I've used this patch on v16 for our company's CI (on Github Actions), and it works perfectly fine.
Users would be able to use it like this:
./src/bin/pg_dump/pg_dump $DATABASE_URL \
--table=some_random_table \
--data-only \
--on-conflict-target-columns url,payload_checksum \
--on-conflict-update-clause='last_used_at=EXCLUDED.last_used_at' \
--inserts \
--rows-per-insert=10 \
--no-sync \
--file=/tmp/test.dumpThere are 3 caveats:
1. The "on conflict do update" would apply to every table. In my opinion, this is fine.
I don't think that is fine. I think it would make the feature unusable for most cases.
At the very least, there would have to be a way to specify which tables are affected.
Yours,
Laurenz Albe
Laurenz Albe <laurenz.albe@cybertec.at> writes:
On Sat, 2025-05-03 at 22:47 -0700, Tanin Na Nakorn wrote:
Here's the patch (against the latest master) that will make pg_dump support "on conflict do update" .
There are 3 caveats:
1. The "on conflict do update" would apply to every table. In my opinion, this is fine.

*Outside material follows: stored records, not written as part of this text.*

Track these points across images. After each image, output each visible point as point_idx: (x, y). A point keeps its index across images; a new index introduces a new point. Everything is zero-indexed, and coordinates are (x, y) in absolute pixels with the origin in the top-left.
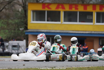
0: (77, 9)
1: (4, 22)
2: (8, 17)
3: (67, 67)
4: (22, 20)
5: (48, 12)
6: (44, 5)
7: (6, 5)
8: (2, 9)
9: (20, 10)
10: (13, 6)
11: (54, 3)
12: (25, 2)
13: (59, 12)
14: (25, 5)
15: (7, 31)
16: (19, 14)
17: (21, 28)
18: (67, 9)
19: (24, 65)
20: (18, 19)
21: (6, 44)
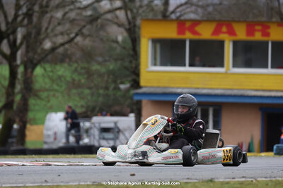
0: (266, 34)
1: (79, 69)
2: (88, 55)
3: (244, 179)
4: (127, 64)
5: (192, 42)
6: (181, 25)
7: (84, 26)
8: (72, 35)
9: (120, 38)
10: (103, 27)
11: (209, 21)
12: (134, 18)
13: (222, 43)
14: (132, 24)
15: (87, 91)
16: (119, 50)
17: (122, 83)
18: (241, 34)
19: (133, 175)
20: (116, 60)
21: (85, 124)
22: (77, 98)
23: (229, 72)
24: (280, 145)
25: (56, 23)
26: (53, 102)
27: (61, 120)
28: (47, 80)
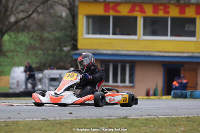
0: (167, 12)
1: (35, 36)
2: (42, 27)
3: (149, 117)
4: (68, 33)
5: (114, 17)
6: (107, 5)
7: (38, 6)
8: (30, 13)
9: (64, 14)
10: (51, 7)
11: (126, 3)
12: (73, 1)
13: (135, 18)
14: (72, 5)
15: (40, 52)
16: (63, 23)
17: (65, 46)
18: (149, 12)
19: (71, 113)
20: (61, 30)
21: (39, 75)
22: (33, 57)
23: (140, 39)
24: (175, 91)
25: (19, 4)
26: (16, 59)
27: (22, 73)
28: (12, 44)
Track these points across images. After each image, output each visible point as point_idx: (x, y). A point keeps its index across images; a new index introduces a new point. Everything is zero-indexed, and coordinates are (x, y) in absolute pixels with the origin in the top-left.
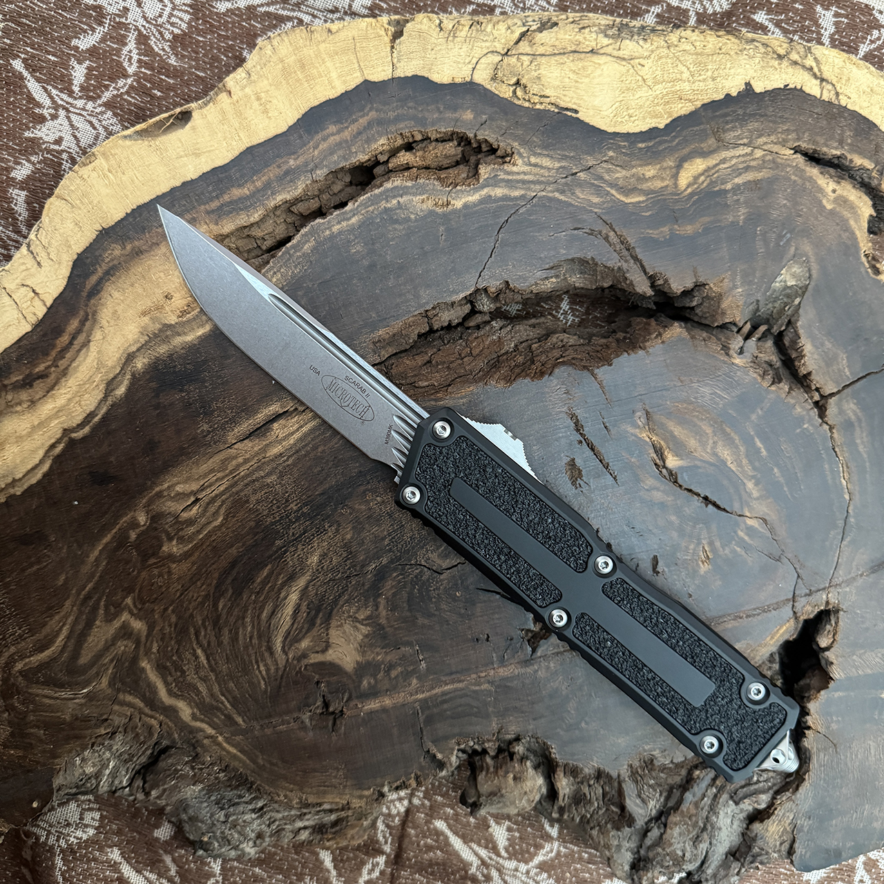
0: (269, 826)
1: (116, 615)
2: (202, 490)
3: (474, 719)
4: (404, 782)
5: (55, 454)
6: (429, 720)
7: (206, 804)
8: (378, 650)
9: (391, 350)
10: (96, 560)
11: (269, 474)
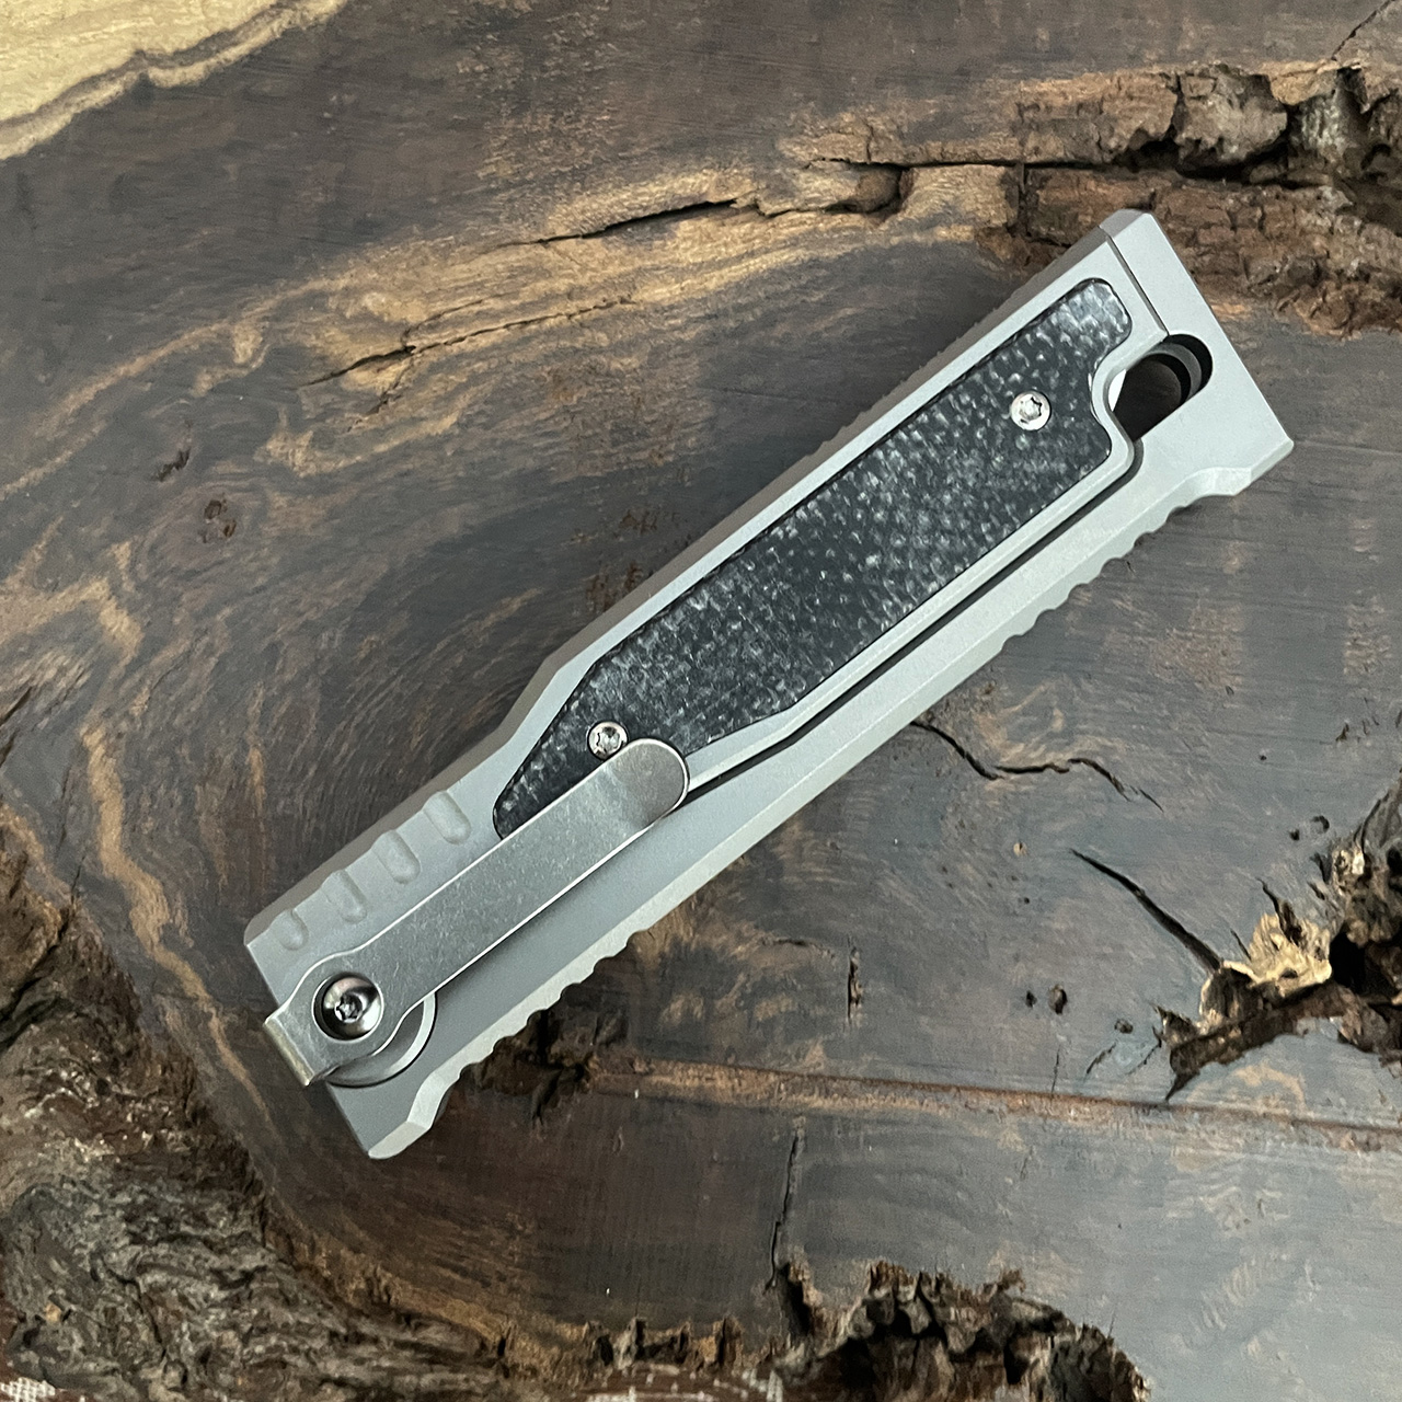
0: (245, 1339)
1: (74, 577)
2: (432, 328)
3: (947, 1223)
4: (684, 1337)
5: (88, 104)
6: (822, 1181)
7: (95, 1211)
8: (745, 927)
9: (1054, 147)
10: (83, 412)
11: (618, 349)
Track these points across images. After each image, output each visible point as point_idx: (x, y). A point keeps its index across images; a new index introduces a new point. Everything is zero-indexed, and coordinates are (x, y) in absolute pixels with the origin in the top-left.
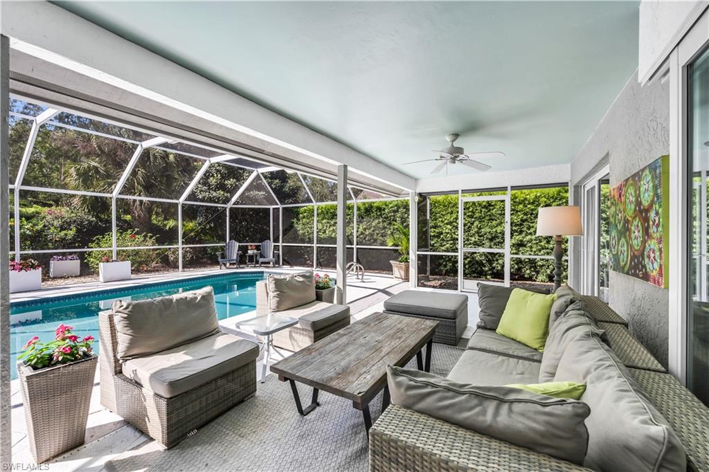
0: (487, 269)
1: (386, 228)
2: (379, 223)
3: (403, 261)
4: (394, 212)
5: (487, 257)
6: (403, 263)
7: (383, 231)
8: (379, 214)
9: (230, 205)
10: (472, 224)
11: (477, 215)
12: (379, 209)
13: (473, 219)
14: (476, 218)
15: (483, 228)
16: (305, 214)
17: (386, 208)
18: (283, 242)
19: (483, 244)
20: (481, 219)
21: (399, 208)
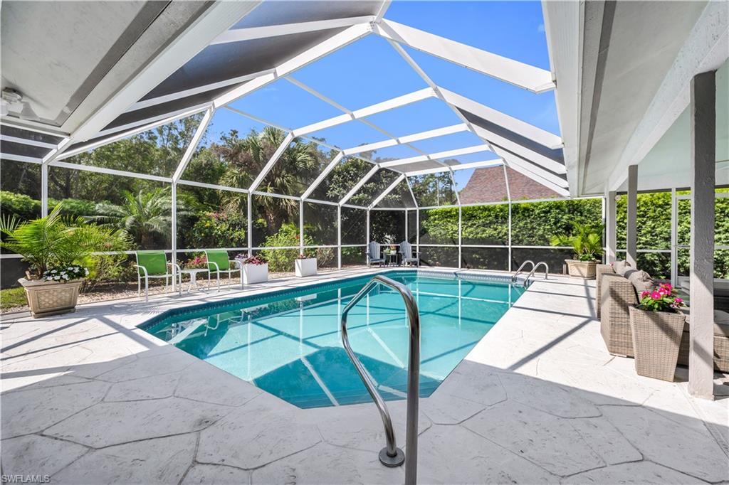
0: (658, 269)
1: (535, 228)
2: (526, 223)
3: (587, 260)
4: (545, 212)
5: (660, 257)
6: (588, 262)
7: (531, 232)
8: (526, 214)
9: (370, 208)
10: (644, 223)
11: (650, 214)
12: (526, 209)
13: (645, 219)
14: (648, 217)
15: (658, 227)
16: (437, 216)
17: (535, 208)
18: (420, 243)
19: (657, 244)
20: (654, 219)
21: (551, 208)
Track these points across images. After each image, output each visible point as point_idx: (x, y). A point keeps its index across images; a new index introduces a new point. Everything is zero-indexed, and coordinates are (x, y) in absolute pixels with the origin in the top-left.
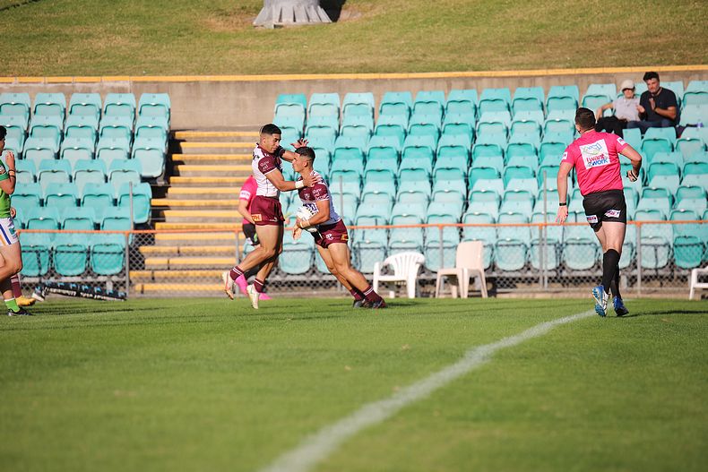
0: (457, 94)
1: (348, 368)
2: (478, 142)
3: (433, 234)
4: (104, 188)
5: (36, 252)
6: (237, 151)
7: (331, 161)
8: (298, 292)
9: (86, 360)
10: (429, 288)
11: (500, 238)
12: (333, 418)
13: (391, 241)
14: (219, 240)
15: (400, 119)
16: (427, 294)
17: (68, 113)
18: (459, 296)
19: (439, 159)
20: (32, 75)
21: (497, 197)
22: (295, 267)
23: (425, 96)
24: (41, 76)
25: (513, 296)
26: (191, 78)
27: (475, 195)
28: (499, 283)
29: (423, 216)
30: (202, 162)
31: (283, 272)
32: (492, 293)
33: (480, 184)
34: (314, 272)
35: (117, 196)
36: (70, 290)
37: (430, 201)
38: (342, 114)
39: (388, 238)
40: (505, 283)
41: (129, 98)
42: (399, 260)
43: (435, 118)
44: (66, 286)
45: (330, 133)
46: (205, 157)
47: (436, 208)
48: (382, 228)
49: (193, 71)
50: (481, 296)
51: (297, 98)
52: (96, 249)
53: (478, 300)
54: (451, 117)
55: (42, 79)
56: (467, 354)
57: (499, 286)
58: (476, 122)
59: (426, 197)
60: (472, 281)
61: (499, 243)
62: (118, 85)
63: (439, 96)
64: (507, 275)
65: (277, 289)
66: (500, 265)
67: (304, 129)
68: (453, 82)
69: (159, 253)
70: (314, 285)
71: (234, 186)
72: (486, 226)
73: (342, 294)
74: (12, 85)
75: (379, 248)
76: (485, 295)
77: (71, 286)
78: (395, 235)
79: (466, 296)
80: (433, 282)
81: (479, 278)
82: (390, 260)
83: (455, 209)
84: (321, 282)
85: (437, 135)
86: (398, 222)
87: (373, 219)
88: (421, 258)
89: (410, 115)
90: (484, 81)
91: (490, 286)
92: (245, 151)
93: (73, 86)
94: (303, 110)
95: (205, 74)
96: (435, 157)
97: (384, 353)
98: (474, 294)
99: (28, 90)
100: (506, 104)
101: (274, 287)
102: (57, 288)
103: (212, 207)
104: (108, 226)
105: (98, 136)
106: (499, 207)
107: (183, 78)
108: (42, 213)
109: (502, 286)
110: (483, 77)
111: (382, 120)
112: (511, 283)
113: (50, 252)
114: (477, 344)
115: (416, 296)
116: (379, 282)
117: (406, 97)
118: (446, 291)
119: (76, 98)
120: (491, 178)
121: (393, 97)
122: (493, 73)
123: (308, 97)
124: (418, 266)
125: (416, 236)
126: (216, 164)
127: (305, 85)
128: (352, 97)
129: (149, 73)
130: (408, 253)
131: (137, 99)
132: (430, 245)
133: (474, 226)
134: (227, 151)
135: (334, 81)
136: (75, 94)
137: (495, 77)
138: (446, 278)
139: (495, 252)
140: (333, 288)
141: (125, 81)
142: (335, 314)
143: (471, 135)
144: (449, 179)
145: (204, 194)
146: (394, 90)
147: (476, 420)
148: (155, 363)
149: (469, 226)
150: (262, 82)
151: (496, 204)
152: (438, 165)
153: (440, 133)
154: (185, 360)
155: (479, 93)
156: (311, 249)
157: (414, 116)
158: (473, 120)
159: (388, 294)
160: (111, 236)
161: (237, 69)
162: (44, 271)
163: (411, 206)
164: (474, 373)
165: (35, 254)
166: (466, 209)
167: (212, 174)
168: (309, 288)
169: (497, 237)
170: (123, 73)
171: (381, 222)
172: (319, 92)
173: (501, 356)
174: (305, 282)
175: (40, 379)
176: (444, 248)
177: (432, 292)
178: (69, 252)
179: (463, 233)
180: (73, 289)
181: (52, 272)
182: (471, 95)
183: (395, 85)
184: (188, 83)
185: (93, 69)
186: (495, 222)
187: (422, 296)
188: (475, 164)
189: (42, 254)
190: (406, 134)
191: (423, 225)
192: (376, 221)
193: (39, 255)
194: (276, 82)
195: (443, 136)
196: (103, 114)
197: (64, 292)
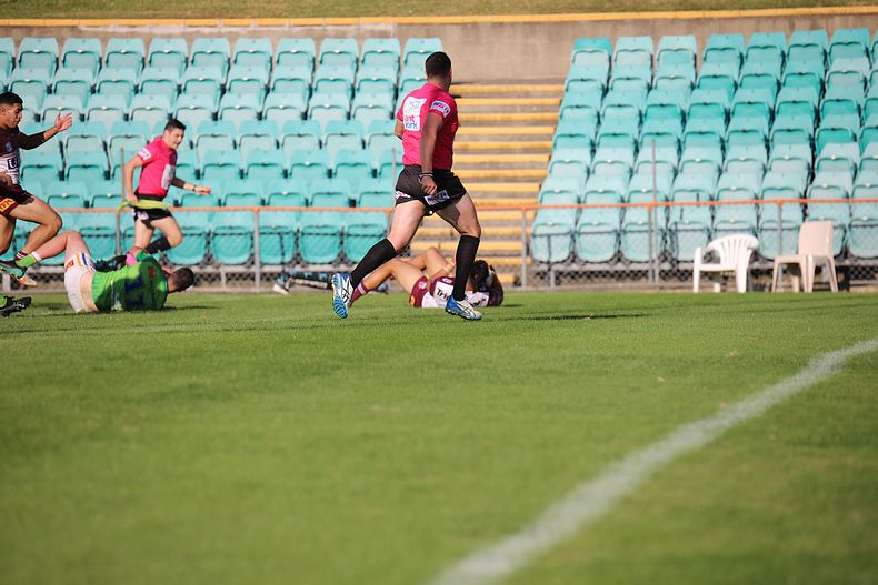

I don't think that is fine. I think it would make the feature unusable for most cases.
At the very least, there would have to be a way to specify which tables are affected.
Yeah. I kind of feel that this entire idea is misguided. pg_dump is
not an ETL tool, and bolting ETL-ish features onto it one at a time
seems destined to end in a mess. But it's particularly awful that
the proposed switch design would apply to all tables. That pretty
much makes it useless except in a dump that selects only one table.
It's also useless except in a --data-only dump, since if we create
the target table then we know perfectly well that it's empty to
start with. So at this point you barely need pg_dump at all,
as opposed to some other tool that does a light syntactic
transformation on the result of COPY.
I think it could be interesting to try to build something that
*is* an ETL tool and is meant for cases like partial data loads.
But pg_dump is serving more than enough masters already. Let's
not add this to its plate.
regards, tom lane